Vanderbilt biochemists have discovered that the process bacteria undergo when they become drug resistant can act as a powerful tool for drug discovery.
Their findings reported this week in the Online Early Edition of the Proceedings of the National Academy of Sciences should give a major boost to natural products drug discovery the process of finding new drugs from compounds isolated from living organisms by substantially increasing the number of novel compounds that scientists can extract from individual microorganisms.
Bacteria have traditionally been the source of important drugs such as antibiotics and anticancer agents. Researchers looking for new bacterially synthesized drugs have long known that bacterial genomes contain a large number of "silent genes" that contain the instructions for making drug-like compounds. But, until now, scientists have found it is very difficult to find ways to turn on the production of these compounds, known as secondary metabolites.
While investigating how bacteria develop drug resistance, Vanderbilt biochemists Brian Bachmann and John McLean discovered that strains of antibiotic-resistant bacteria express hundreds of compounds not produced by their progenitors, many of which are potential secondary metabolites.

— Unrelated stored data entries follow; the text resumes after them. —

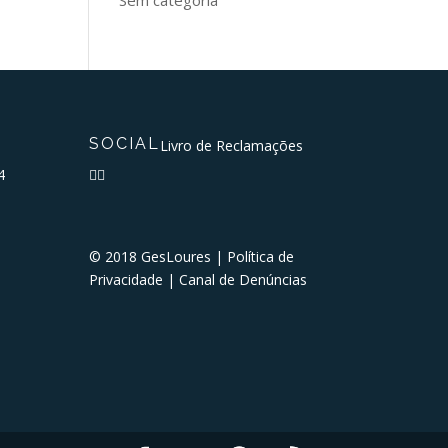
SOCIAL
Livro de Reclamações
4


© 2018 GesLoures |
Política de
Privacidade
|
Canal de Denúncias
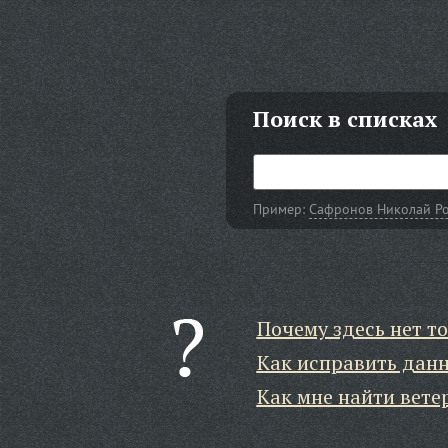
Поиск в списках
Пример:
Сафронов Николай Р
Почему здесь нет то
Как исправить дан
Как мне найти вете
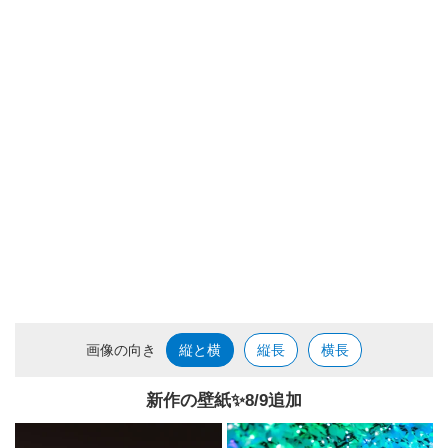
画像の向き
縦と横
縦長
横長
新作の壁紙✨️8/9追加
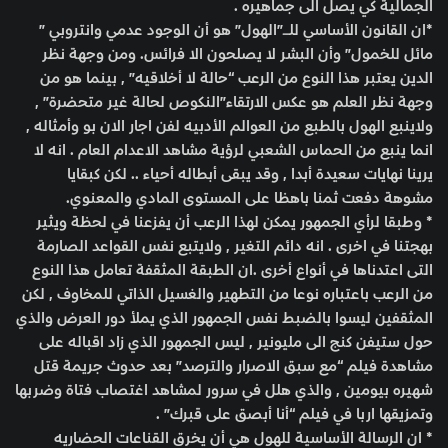
الجمالية كي يصل الى جماهيره .
*ان القانون الأساسي للــــــ”الهول” هو أن الوجود عدمي وانتروبي ”
مائل للخمول” وأن البشر لا يصلحون الا فرائس. ومن وجهة نظر
الدين يعتبر هذا النوع من الرعب “حالة لا أخلاقيه” , بينما هو من
وجهة نظر العلم هو عكس الارتقاء”النكوص لحالة غير متحضرة” ,
ولاينبع الهول بالطبع من العوالم الأدبيه لفن اجار الان بو وأمثاله ,
انما ينبع من الحماس الشعبي لرؤية مشاهد الاعدام العام . انه لا
يرينا نهايات سعيدة أبدا , وقد يبقى أبطاله أحياء .. لكن كبقايا
مشوهة دفعت ثمنا باهظا على المستوى المادي والمعنوي.
* وطبقا لرأي الجمهور يمكن لهذا الرعب أن يفزعنا في لحظة ويثير
بهجتنا في اخرى . انه دائم التغير , ولايتبع نفس القواعد الصارمة
التى اعتدناها في أنواع أخرى .ان الطبقة المثقفة تعامل هذا النوع
من الرعب باعتباره نوعا من التطهير والغسيل الذاتي للمخاوف , لكن
المثقفين ليسوا بالضبط نفس الجمهور الذي يملأ دور العرض والذي
حول ستيفن كنج الى مليونير , ليس الجمهور الذي زاد اقباله على
مشاهدة فيلم “مع سبق الاصرار والترصد” بعد حدوث جريمة قتل
شهيره بيومين , والذي هلل في سرور لمشاهد اغتصاب فتاة وضربها
وتمزيقها اربا في فيلم “أنا أبصق على قبرك” .
* ان الرسالة الأساسية للهول هي أن يخرق القناعات الحضاريه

"It's as if the bacteria respond to the assault by the antibiotic with a 'save-all-ships' strategy of turning on hundreds of silent genes," said Bachmann, associate professor chemistry at Vanderbilt.
"This technique is something like fracking in the natural gas industry. We've known for a long time that there were large amounts of underground natural gas that we couldn't extract using conventional methods but now we can, using hydraulic fracturing technology. In a similar fashion we think we can use bacteria's antibiotic resistance to intensively mine the bacterial genome for new drug leads," he said.